Apparently there was an IQ2 debate at the City Recital Hall last night, on whether Australia should decrease its immigration rates. Attentive readers would already be aware my answer is a resounding no.
Those who are opposed to increased human population due to its effects on the environment, such as our esteemed 2007 Australian of the Year, have attained the honour of provoking a response from me today. (I might get around to applying a blowtorch to the even more terrible arguments about the labour force or social cohesion on another occasion.)
Its one thing to argue that the Earth can't sustain more people or indeed even our current population. I happen to think it is absurd to argue this; I won't respond to it, though, because the stated case I am refuting is even weaker.
Why? Because immigration does not create more people, magically, out of thin air (as of 2009 there is so far only one technologically mature process for doing so.) It simply moves them. And it doing so, it actually reduces the projected future population of the world. So if we really are approaching the limits of our finite carrying capacity, immigration is actually a Good Thing (TM).
How can immigration reduce future population? Despite popular stereotypes to the contrary, descendents of immigrants assimilate to the culture of their adopted home. Actually the culture also assimilates to them, but this effect is much smaller when immigration is low relative to the size of the population.
Now Australia is in the 5th phase of what's known as the demographic transition. Our natural fertility rate is negative. People immigrating here are typically from countries in the 2nd, 3rd and 4th phases of the transition. If they stayed in their home countries, they would ultimately have far more descendants than if they move here, where many of their great-grandchildren are likely to end up childless.
Of course, Australia's natural resources will end up a little more strained, certainly relative to the rest of the planet. I hope it goes without saying, though, that we all care first and foremost about the global environment, and aren't just seeking to keep our own little island free from populaion pressures. It does go without saying? Excellent.
"Ah", the environmentalist now argues, "but rich people - such as immigrants in a first world country - are far worse for the environment than poor people, such as their cousins left behind."
This rebuttal, for the time being, is true. It is morally abhorrent - it implies that to protect the environment, we should actively seek to prevent the world's poorest people from becoming any richer, while it is implied Westerns be allowed to continue to enjoy tremendous wealth (even the most eco-concious Australian is both far richer and more polluting than most Ethiopians) - but it is nonetheless grounded in fact.

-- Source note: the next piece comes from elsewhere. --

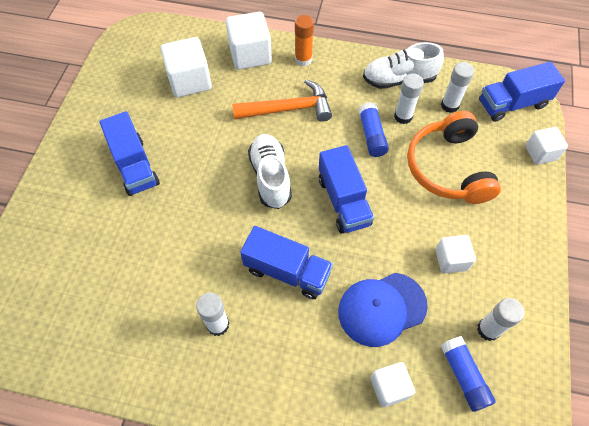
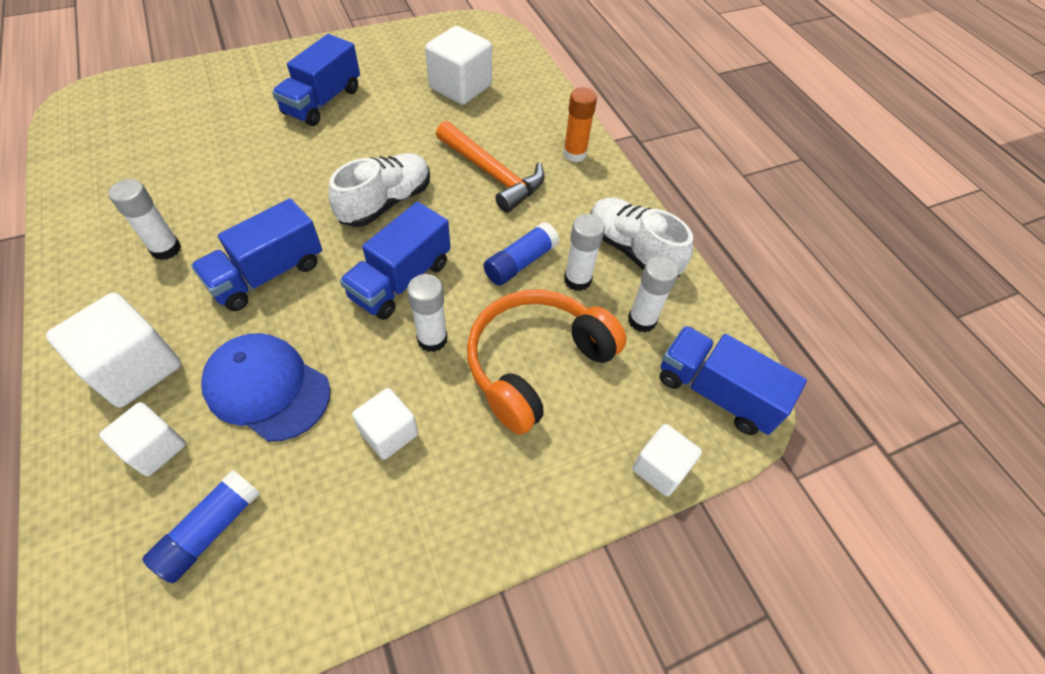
camera: 50 degrees right, 5 degrees down
(250, 55) = (538, 112): white cube -> white cube (135, 368)
(287, 271) = (268, 274): blue truck -> blue truck turned 60 degrees clockwise
(488, 329) = (301, 530): white glue stick -> white glue stick (432, 339)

Except the rest of the world is steadily becoming richer, regardless of whether we let people migrate here or not. China and India will eclipse the West's ecological footprint relatively soon, and other developing nations are sure to follow. Meanwhile, the West has actually started to wake up to the issues facing our environment, and furthermore has the luxury of being able to sacrifice some of its vast wealth on attempts to try and save the planet from oblivion.
What is more likely to save the world from climate change? An argument to convince the populations of third world countries that they don't need electricity? An enlightened political consensus leading to enforcable international laws that constrain our carbon emissions? Or scientific breakthroughs, funded by Western economic growth, that lead to both cheap, clean energy sources, and the ability to extract exisiting anthropogenic greenhouse gases from the atmosphere?
You don't have to believe technological progress is a panacea for the world's problems; just that it has a better track record than self-righteous moral preaching or complex political compromies.
Without loss of generality the argument holds for shrinking bio-diversity, loss of arable lands, etc.
Sadly, Malthus remains an influential voice in today's public policy debates, despite more or less 200 years of consistent empirical evidence refuting his ideas. I guess all that's left to be said is: Bring on the next lot of people to add yet more nails to his theories' coffin, and maybe one day people will get the picture.
Here's hoping they include plenty of Indian computer scientists developing smart grid technology for Google in California, Brazilian geneticists engineering algae to convert C02 and sunlight back into fossil fules for the CSIRO in Canberra, and Ghanian economists at the LSE publishing solidly researched papers backing up the case made here with scientifically rigorous evidence.